Pensando nisso, o discurso de Bolsonaro na Assembleia-Geral deve ser permeado de acenos à comunidade internacional sem deixar de lado sua base eleitoral no Brasil. O presidente deve falar da crise de alimentos catapultada pela Guerra da Ucrânia e repetir que o Brasil é um "celeiro do mundo", com capacidade de garantir a segurança alimentar global —sem mencionar, é claro, a crise no próprio país, onde a fome se agravou desde a pandemia e 33 milhões não têm o que comer, segundo estudo recente.
Ainda em relação à guerra, Bolsonaro deve usar a crise de escassez de gás natural na Europa, que levou a um aumento da queima de carvão, para criticar países que condenaram suas políticas ambientais —ou a ausência delas. Ele deve reafirmar que o Brasil tem uma matriz energética limpa, além de aproveitar o gancho para promover uma proposta de sua campanha eleitoral, de fomento à energia eólica no Nordeste.
Criticado por potências ocidentais por não se posicionar contra a Rússia, Bolsonaro deve falar ainda do acolhimento de refugiados ucranianos no Brasil.
O que deve ocupar boa parte de seu discurso também é a economia, que serve tanto para atrair investidores quanto eleitores. Há expectativa de que Bolsonaro defenda que o Brasil se recuperou melhor que outros países e destaque o crescimento do PIB acima do esperado e projeções otimistas do mercado.
Por mais que a diplomacia brasileira tente preparar um Bolsonaro mais centrado, no entanto, o texto final lido pelo presidente é fechado no Palácio do Planalto, e existe o receio de que ele use o púlpito da ONU também para criticar outros países com governos de esquerda. O presidente insistiu em eventos recentes em criticar não só a ditadura da Nicarágua, mas também os vizinhos democráticos Chile e Argentina, em acenos a sua base mais radicalizada.

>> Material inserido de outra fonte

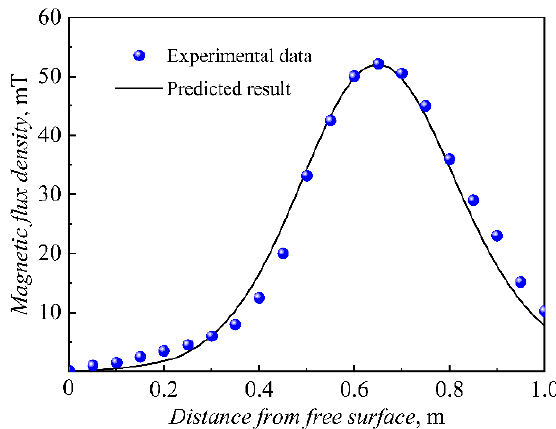
Figure 4. Magnetic flux density along the axis of bloom with M-EMS.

Se for bem aceito, o discurso deve ser usado na campanha, principalmente em vídeos curtos para redes sociais. Assim como em anos anteriores, aliados do presidente já esperam que a comitiva seja alvo de protestos políticos ou de ambientalistas em Nova York.
Discursando pela quarta vez na ONU, o Bolsonaro que chega ao evento em 2022 é diferente do de anos anteriores. Em 2019, quando havia grande expectativa sobre sua estreia, o presidente fez um discurso agressivo e inusual entre líderes brasileiros. Em 2020, gravou pronunciamento exibido de forma remota na Assembleia devido à pandemia e se defendeu das críticas pelo descontrole da Covid no país.
Em 2021, a viagem foi marcada pela recusa do presidente em se imunizar contra a Covid-19 e pela dúvida quanto às regras que proibiam pessoas não vacinadas de participarem de eventos em locais fechados. A ONU liberou, mas a cidade de Nova York, não —o que resultou nas imagens de Bolsonaro comendo pizza na calçada com ministros e em uma tenda montada do lado de fora de uma churrascaria brasileira.
Aquele também foi o primeiro ano de Joe Biden na Presidência dos Estados Unidos, e havia certa tensão entre os dois, já que o brasileiro apoiou abertamente a reeleição de Donald Trump e repetiu suspeitas infundadas de fraude no pleito americano. Na ocasião, os dois líderes não se encontraram.
Em 2022, Bolsonaro viaja a Nova York com uma relação mais apaziguada com Biden. Eles se reunirem pela primeira vez em junho, durante a Cúpula das Américas, ainda que Washington tenha dado recados de que não deve embarcar em uma aventura golpista caso o brasileiro não respeite o resultado das eleições.